** Opening PASSAGE TO READ block **

Terms & Conditions

1. DEFINITIONS
In these Terms and Conditions the following words shall have the following meanings:

1.1 “the Company” shall mean on365 Ltd (Company Number: 2521369).

1.2 “the Goods” shall mean all goods, materials, manuals, equipment and packaging supplied by the Company to the Customer whether or not manufactured or produced by the Company.

1.3 “the Customer” shall mean any person with whom the Company contracts.

1.4 “Contract” shall mean a contract between the Company and the Customer which is subject to these Terms and Conditions.

2. MAKING THE CONTRACT

2.1 All estimates and quotations of the Company comprise of an invitation to treat which is open for a period of thirty (30) days from the date thereof PROVIDED THAT the Company has not previously withdrawn it within that period. Any order issued by the Customer shall constitute an offer (an offer made by the Customer orally should be confirmed in writing by the Customer) and is subject to acceptance by the Company and a Contract will only be formed when the Company has accepted the Customer’s offer to buy in writing.

2.2 All orders are accepted subject to these Terms and Conditions alone and supersede all previous agreements between the parties relating to the same subject matter and exclude any purported terms and conditions in the Customer’s order.

2.3 No variation of these Terms and Conditions is permitted unless expressly accepted by a Director of the Company in writing.

2.4 No servant or agent of the Company has authority to make any representation or give any warranty in relation to the Goods and if any statement or representation has been made to the Customer by the Company, its servant or agents upon which the Customer relies other than in the documents enclosed with the Company’s quotation or acknowledgement of order then the Customer must set out that statement or representation in a document to be attached to or endorsed on the order and in any such case the Company may confirm reject or clarify the same and submit a new estimate/quotation.

** Closing PASSAGE TO READ block **
** Opening PROVIDED MATERIAL block **

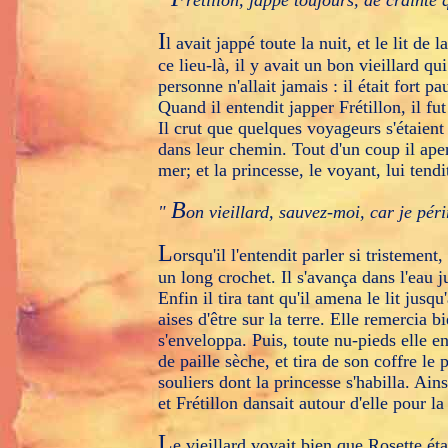
"
rétillon, jappe toujours, de crainte
I
l avait jappé toute la nuit, et le lit de 
ce lieu-là, il y avait un bon vieillard q
personne n'allait jamais : il était fort 
Quand il entendit japper Frétillon, il fut
Il crut que quelques voyageurs s'étaient 
dans leur chemin. Tout d'un coup il aper
mer; et la princesse, le voyant, lui tendit
B
"
on vieillard, sauvez-moi, car je périr
L
orsqu'il l'entendit parler si tristement
un long crochet. Il s'avança dans l'eau j
Enfin il tira tant qu'il amena le lit jusq
aises d'être sur la terre. Elle remercia 
s'enveloppa. Puis, toute nu-pieds elle en
de paille sèche, et tira de son coffre le
souliers dont la princesse s'habilla. Ain
et Frétillon dansait autour d'elle pour la 
L
e vieillard voyait bien que Rosette ét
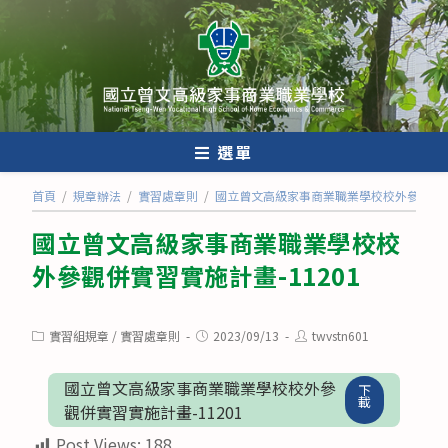
跳
轉
至
主
要
內
選單
容
首頁
/
規章辦法
/
實習處章則
/
國立曾文高級家事商業職業學校校外參觀併實習
國立曾文高級家事商業職業學校校
外參觀併實習實施計畫-11201
Post
Post
Post
實習組規章
/
實習處章則
2023/09/13
twvstn601
category:
published:
author:
國立曾文高級家事商業職業學校校外參
下
載
觀併實習實施計畫-11201
Post Views:
188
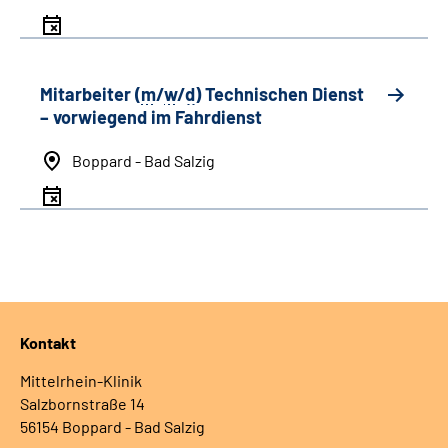
Mitarbeiter (
m
/
w
/
d
) Technischen Dienst
– vorwiegend im Fahrdienst
Boppard - Bad Salzig
Kontakt
Mittelrhein-Klinik
Salzbornstraße 14
56154 Boppard - Bad Salzig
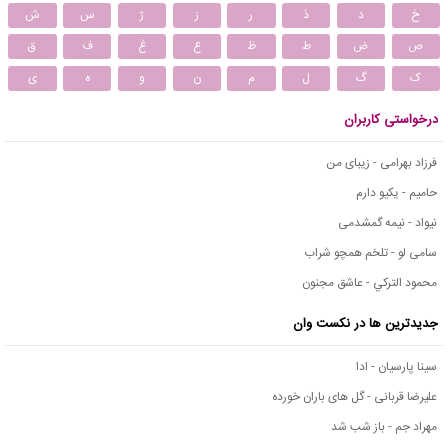
خ
د
ذ
ر
ز
ژ
س
ش
ص
ض
ط
ظ
ع
غ
ف
ق
ک
گ
ل
م
ن
و
ه
ی
درخواستی کاربران
فرزاد بهرامی - زیبای من
حامیم - یکیو دارم
نیواد - نیمه گمشدمی
سامی لو - تلخم همچو شراب
محمود التركي - عاشق مجنون
جدیدترین ها در نکست وان
سینا پارسیان - ادا
علیرضا قربانی - گل های باران خورده
مهراد جم - باز شب شد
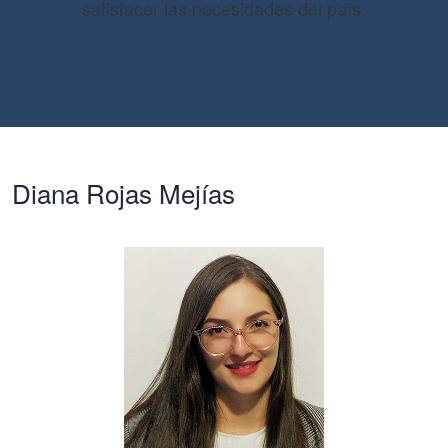
satisfacer las necesidades del país.
Diana Rojas Mejías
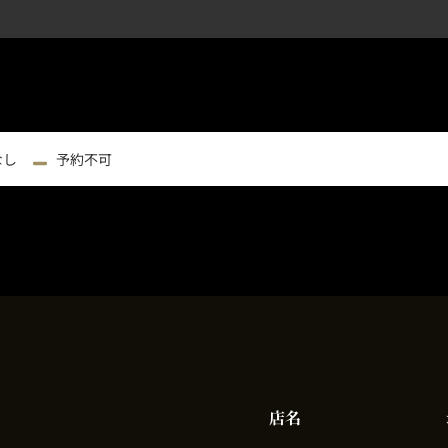
なし
予約不可
店名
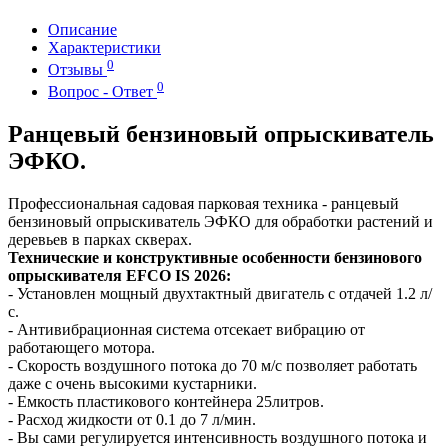
Описание
Характеристики
0
Отзывы
0
Вопрос - Ответ
Ранцевый бензиновый опрыскиватель
ЭФКО.
Профессиональная садовая парковая техника - ранцевый
бензиновый опрыскиватель ЭФКО для обработки растений и
деревьев в парках скверах.
Технические и конструктивные особенности бензинового
опрыскивателя EFCO IS 2026:
- Установлен мощный двухтактный двигатель с отдачей 1.2 л/
с.
- Антивибрационная система отсекает вибрацию от
работающего мотора.
- Скорость воздушного потока до 70 м/с позволяет работать
даже с очень высокими кустарники.
- Емкость пластикового контейнера 25литров.
- Расход жидкости от 0.1 до 7 л/мин.
- Вы сами регулируется интенсивность воздушного потока и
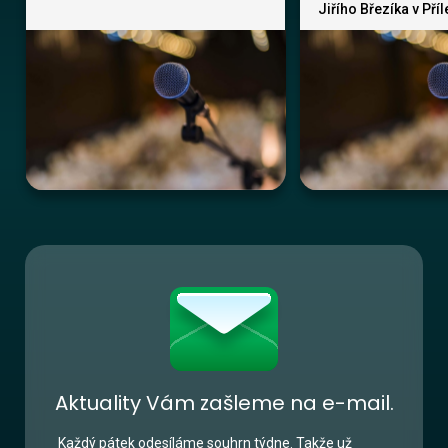
Jiřího Březíka v Pří
Aktuality Vám zašleme na e-mail.
Každý pátek odesíláme souhrn týdne. Takže už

** Closing PROVIDED MATERIAL block **

» WHAT YOU NEED TO DO:
[1] In the terms and conditions, give the wording from "2.1 All estimates" to "the Customer’s order." again, substituting "purchase orders" for "orders".
[2] According to the terms and conditions, for how long are the Company's estimates and quotations open?
[3] Carry on the terms and conditions from where they stop.

» ANSWERS FOR THE TASKS:
[1]
2.1 All estimates and quotations of the Company comprise of an invitation to treat which is open for a period of thirty (30) days from the date thereof PROVIDED THAT the Company has not previously withdrawn it within that period. Any order issued by the Customer shall constitute an offer (an offer made by the Customer orally should be confirmed in writing by the Customer) and is subject to acceptance by the Company and a Contract will only be formed when the Company has accepted the Customer’s offer to buy in writing.

2.2 All purchase orders are accepted subject to these Terms and Conditions alone and supersede all previous agreements between the parties relating to the same subject matter and exclude any purported terms and conditions in the Customer’s order.

[2] For thirty (30) days from their date, unless the Company has withdrawn them earlier within that period.

[3]
3. VARIATION/DECLARATION

3.1 No cancellation by the Customer is permitted except where expressly agreed by a Director of the Company in writing.

3.2 Any variation in an order which is accepted by the Company shall entitle the Company to make an appropriate variation in prices and delivery times which shall bind the Customer.

3.3 Minor deviations by the Company shall not constitute a breach of contract. If the material specified is not available the Company reserves the right to substitute the nearest alternative, without notice.

3.4 The Customer will in event of agreed cancellation indemnify the Company fully against all expense and loss incurred up to the time of cancellation together with by way of liquidated damages a sum of Twenty per cent (20%) of the Contract price which shall be paid by the Customer to the Company forthwith.

4. PRICE

4.1 Unless otherwise stated all prices quoted are for the cost of the Goods alone ex works exclusive of V.A.T.

4.2 All prices quoted are subject to revision or withdrawal by the Company without prior notice (until the Contract is made).

4.3 The Company reserves the right at any time prior to delivery of the Goods to adjust the price to take account of any increase in the cost of raw materials, labour or service or any currency fluctuations affecting the cost of imported materials.

4.4 Carriage, postage and packing will be charged extra.

5. TERMS OF PAYMENT

5.1 All payments must be made by our SagePay account. The purchaser can use most major Debit and Credit Cards and PayPal.

5.2 Time of payment shall be of the essence.

5.3 The Company reserves the right to charge interest at Three per cent (3%) per annum above the Base Lending Rate of Barclays Bank PLC on all overdue accounts, such interest being deemed to accrue on a day to day basis from the due date for payment under Clause 5.1

5.4 If the Customer (being a Company) suffers distress or execution against its property, has a Petition presented for its winding-up or passes a Resolution for voluntary winding-up otherwise than for the purpose of a bona fide amalgamation or reconstruction or compounds or makes a voluntary arrangement with its creditors (or carries out or suffers any analogous act or event under foreign law) or commits a material or serious breach of a Contract (and in the case of such a breach being remediable fails to remedy it within Seven (7) days of receiving notice to do so) it will be deemed to have repudiated the Contract.

5.5 The Company reserves the right at any time at its discretion to demand security for payment before continuing with or delivery of any order.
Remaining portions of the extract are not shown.